Summer is not the time for us to take a day off.
And yet, we do think about it…
This year we tried. One day. Not to relax, unwind, take it easy, recuperate. No.
We planned to hike the Rio Grande Pyramid.
For Bob, this would be the fifth time. For Forrest and myself, a first.
My summer adventures usual end up only where I am hired to go. There is little time and energy for otherwise. To date, no one has asked me to guide them up the Pyramid. Good thing. I’m not sure I could make it!
But I do want to try. And no better people to try with than my boys…And chances are… once you try… the next thing you know… there you are.

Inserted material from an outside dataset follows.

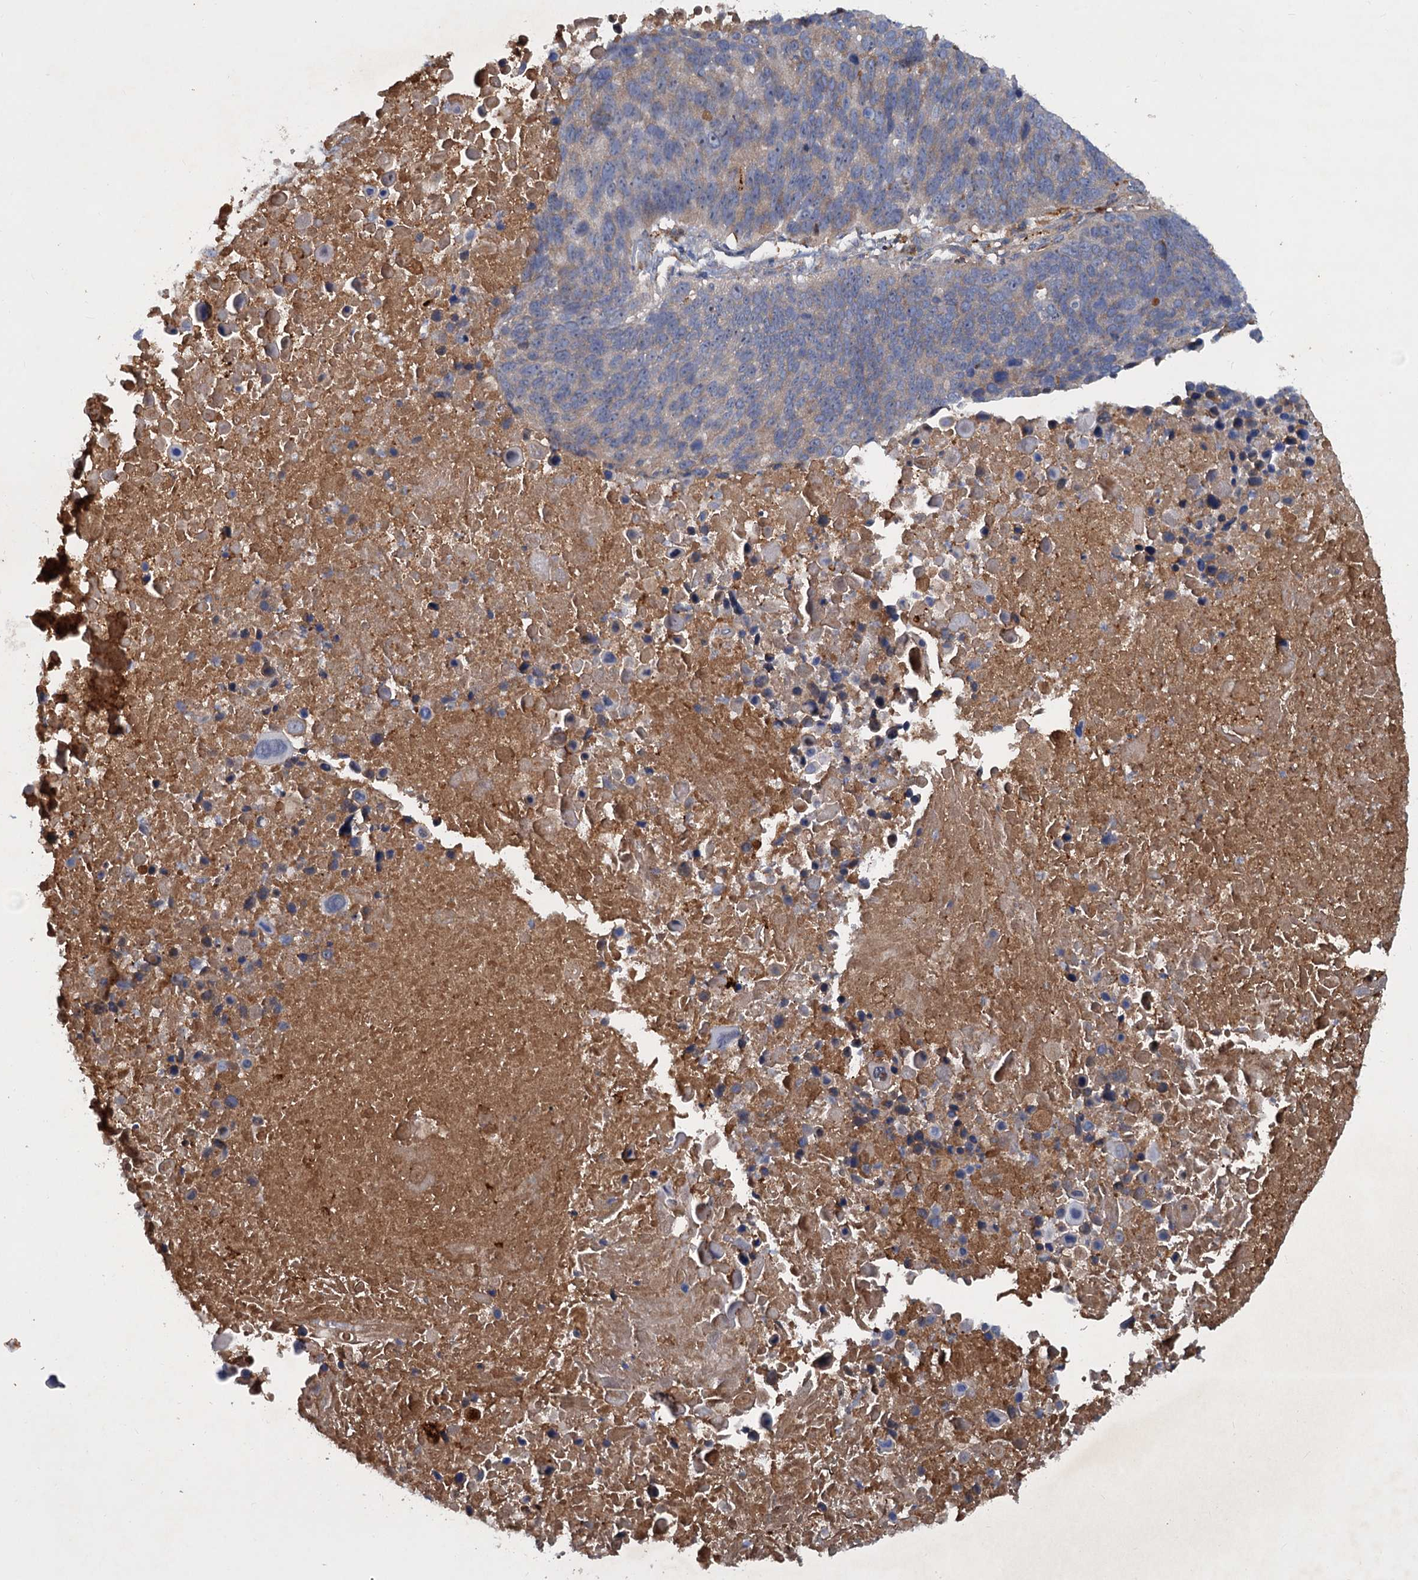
{"staining": {"intensity": "moderate", "quantity": "25%-75%", "location": "cytoplasmic/membranous"}, "tissue": "lung cancer", "cell_type": "Tumor cells", "image_type": "cancer", "snomed": [{"axis": "morphology", "description": "Normal tissue, NOS"}, {"axis": "morphology", "description": "Squamous cell carcinoma, NOS"}, {"axis": "topography", "description": "Lymph node"}, {"axis": "topography", "description": "Lung"}], "caption": "A medium amount of moderate cytoplasmic/membranous expression is present in approximately 25%-75% of tumor cells in squamous cell carcinoma (lung) tissue. Using DAB (3,3'-diaminobenzidine) (brown) and hematoxylin (blue) stains, captured at high magnification using brightfield microscopy.", "gene": "CHRD", "patient": {"sex": "male", "age": 66}}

HOWEVER… finding, or scheduling or creating a day off isn’t so easy. Not for us. Not in the summer. Not ever, I suppose, as anyone with critters to care for knows. Last week was our last big attempt to block out a day of work and fit in a day off. And it would have worked, the timing was great and all the details worked out… except one. A big one.
Mother Nature figured we didn’t need to be on her mountain peak that day, and so we went back to work… Climbing the peak only to be stuck in the storm clouds would have been rather, well, for lack of more eloquent key word here, a bummer.
Now, we may try again this year. I don’t know how or when we can fit it in, when things will work out to have others take care of Alan, of the horses and ranch and guests and all. It would be a great adventure, a fun (can one use that word for climbing the highest peak in our section of the San Juan Mountains? I don’t yet know…) escapade.
But in the meanwhile, I learned a new lesson. Or better yet, re-learned an old one. I don’t need a day off. I don’t need to go anywhere to enjoy time off. I just need to take the time. A little bit every day. And allow myself that time. That’s the hard part, isn’t it? More like, force myself.
So, with a quiet week here at the ranch and ditch work on hold and no outfitting appointments for a few days… I forced myself. I took time to shovel manure and clean the yard. Yes, I like that! It looks beautiful! I took time to brush the horses, sit out with the foals, take a zillion photographs of the babies. I took time to ride, alone, just me and my stallion. I took time to bake, to clean my house, hang the laundry on the line in the fresh late summer air, to do things I enjoy doing in the home and ranch and mountain I love. … I can’t imagine better time off.
How special does it need to be? As special as we make it. Even the simplest things. They can be the sweetest, can’t they?